Vegni confirmed the news at the Giro d’Italia’s presentation of the route for stage 9 – a 40km time trial through Chianti vineyards.
“You can expect to see a few changes, you can anticipate the Giro not having a team time trial for instance,” Vegni told Cyclingnews.
It will be the first time in 10 years that this has been the case. The official route of the 2016 Giro d’Italia will not be presented until Monday October 5, the day after the Il Lombardia one-day race, but it has already been announced that the race will start in Holland and run from May 6-29.
“We will have three time trials, the first of which is in Holland will be around 11km,” Vegni added.

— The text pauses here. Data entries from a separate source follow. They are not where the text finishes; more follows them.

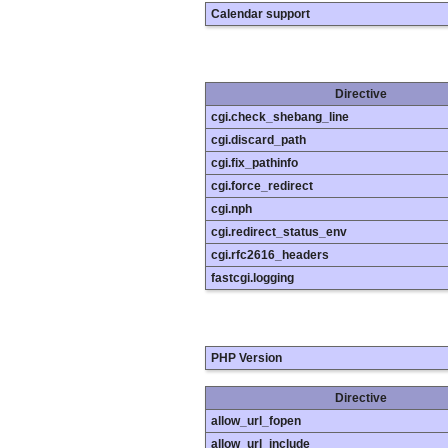
Calendar support
Directive
cgi.check_shebang_line
cgi.discard_path
cgi.fix_pathinfo
cgi.force_redirect
cgi.nph
cgi.redirect_status_env
cgi.rfc2616_headers
fastcgi.logging
PHP Version
Directive
allow_url_fopen
allow_url_include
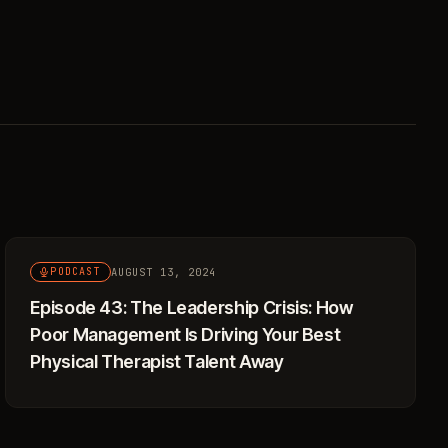
AUGUST 13, 2024
PODCAST
Episode 43: The Leadership Crisis: How
Poor Management Is Driving Your Best
Physical Therapist Talent Away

"The second will be the Chianti time trial, which you’ve just seen and which will be spectacular, and the third time trial will be an uphill mountain time trial of around 20 kilometres.”
Although the race will comprise around 70 kilometres of individual time trialing, Vegni believes that the route will be balanced and will offer the climbers their chance to shine in the race for the maglia rosa. For Vengi, the importance of a balanced route means that the Giro will look to have key stages dotted through the three-week event.
“The 2015 edition gave us an indication of how the Giro will be developed in the coming years. We’ve become more careful with regards to rider transfers, for example, so that we can help with the recovery time for riders. There’s no willingness on our parts to make the race extreme,” he said.
“What’s most important for us isn’t having an extreme route but having a balanced route – one where there is attention on the beginning, middle and end. 2015 was the beginning of how we could show that."
The line-ups for next year’s race will be subject to speculation over the next few months and much will depend on the final route announcements for both the Giro and the Tour de France. Vegni is confident that the Giro can attract star riders, although he is not sure of the exact make-up of GC challengers at this early stage.
“I’m not sure as Alberto Contador has said that this year was probably his last Giro d’Italia. Alberto is a man of his word, so I respect that, although he is always welcome. I think that Mikel Landa will return though next year with Team Sky, so I don’t think that Froome will be there. I think that Joaquim Rodriguez will come too.”
“With Astana I think that if Nibali rides then Aru won’t be there. Quintana, he’s another possibility and that’s a work in progress.”